== RECORDS SHOWN ==
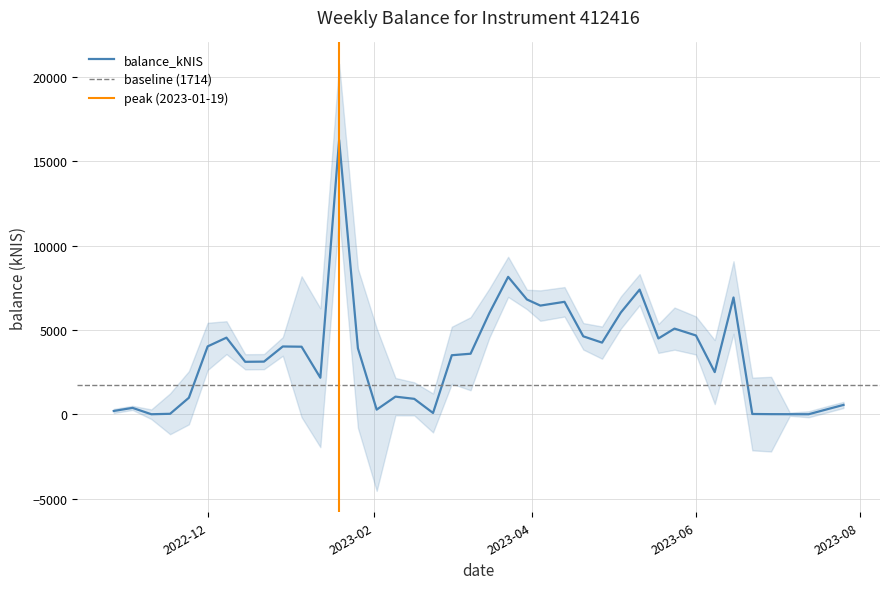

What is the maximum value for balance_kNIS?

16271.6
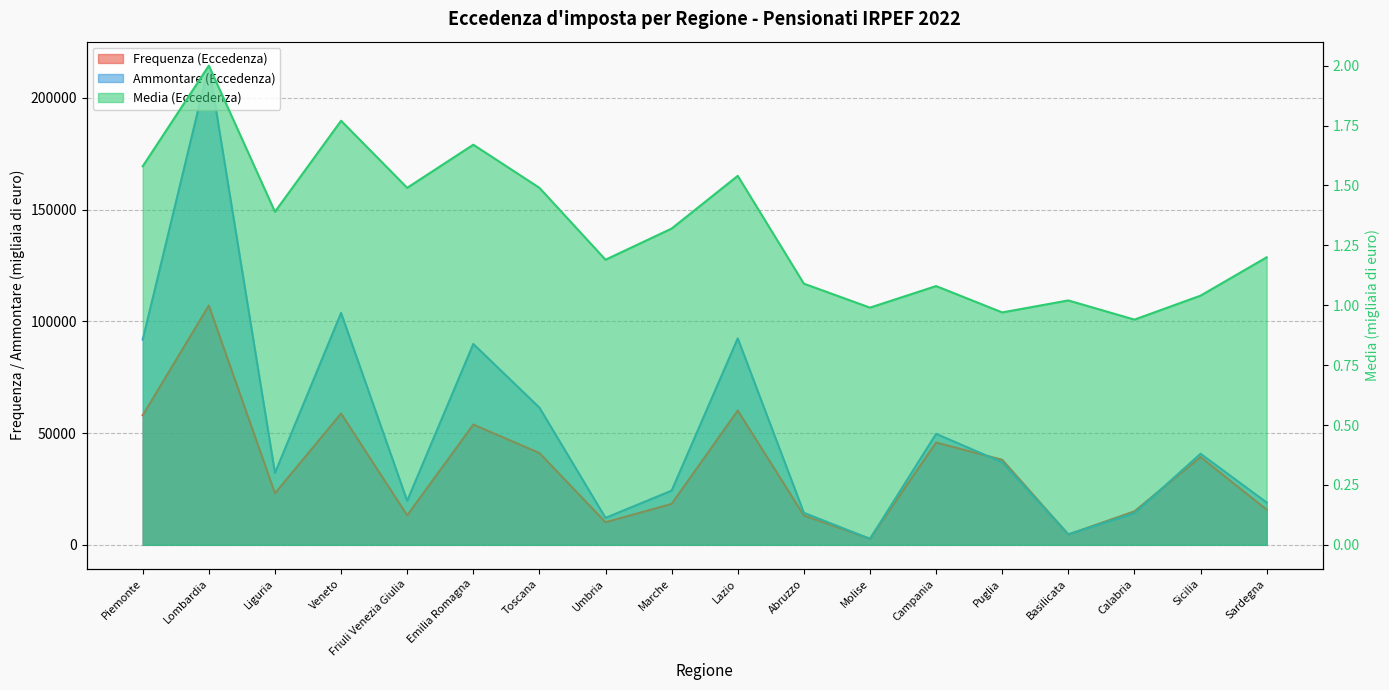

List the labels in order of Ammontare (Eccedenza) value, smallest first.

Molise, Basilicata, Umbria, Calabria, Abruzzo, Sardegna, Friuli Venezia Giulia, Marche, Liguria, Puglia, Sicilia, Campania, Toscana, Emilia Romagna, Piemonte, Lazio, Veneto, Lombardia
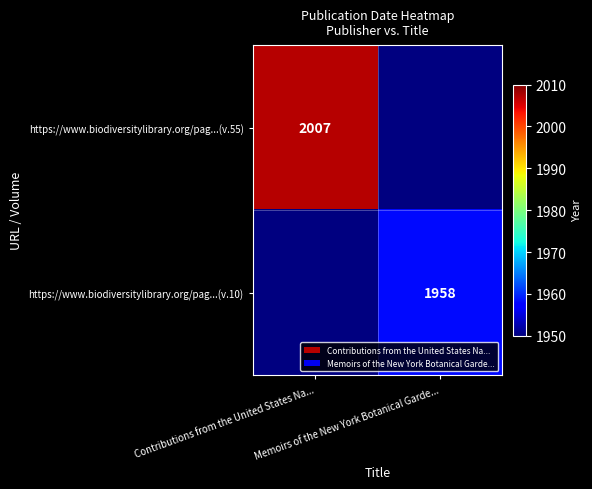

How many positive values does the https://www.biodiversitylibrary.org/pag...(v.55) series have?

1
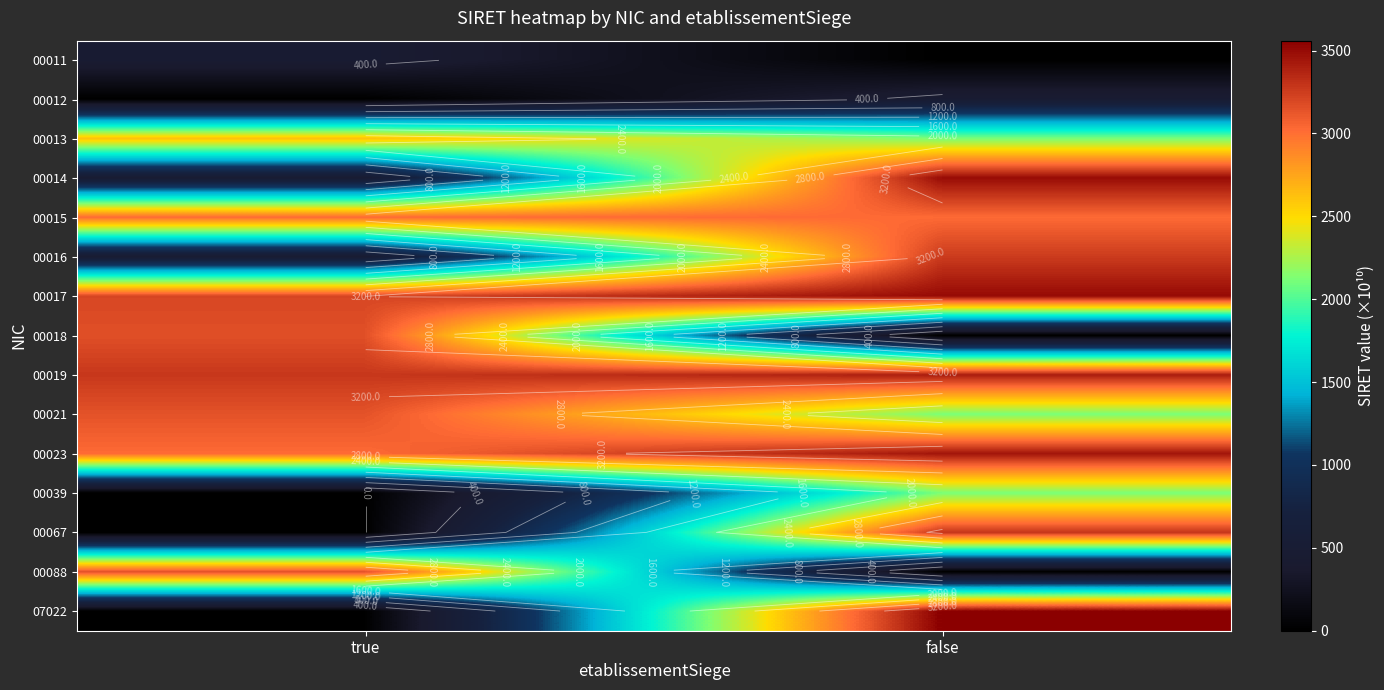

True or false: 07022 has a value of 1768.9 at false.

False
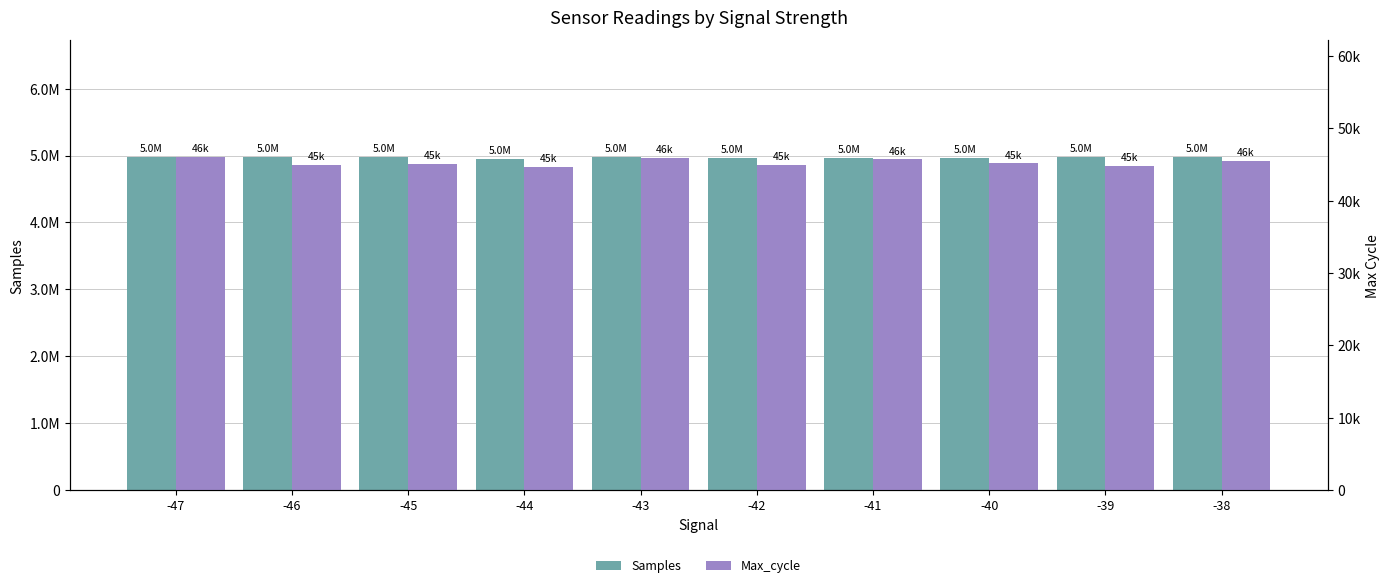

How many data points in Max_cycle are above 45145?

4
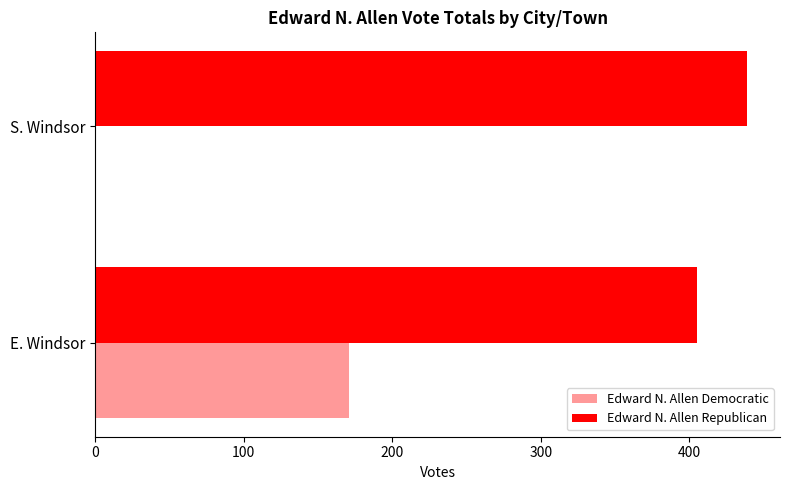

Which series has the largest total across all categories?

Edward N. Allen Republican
===
▶ [WORK TO BE COMPLETED]:
Print all of the lines above word for word, leaving out the pictures.

▶ [WRITTEN REPLY]:
What is the maximum value for balance_kNIS?

16271.6

List the labels in order of Ammontare (Eccedenza) value, smallest first.

Molise, Basilicata, Umbria, Calabria, Abruzzo, Sardegna, Friuli Venezia Giulia, Marche, Liguria, Puglia, Sicilia, Campania, Toscana, Emilia Romagna, Piemonte, Lazio, Veneto, Lombardia

How many positive values does the https://www.biodiversitylibrary.org/pag...(v.55) series have?

1

True or false: 07022 has a value of 1768.9 at false.

False

How many data points in Max_cycle are above 45145?

4

Which series has the largest total across all categories?

Edward N. Allen Republican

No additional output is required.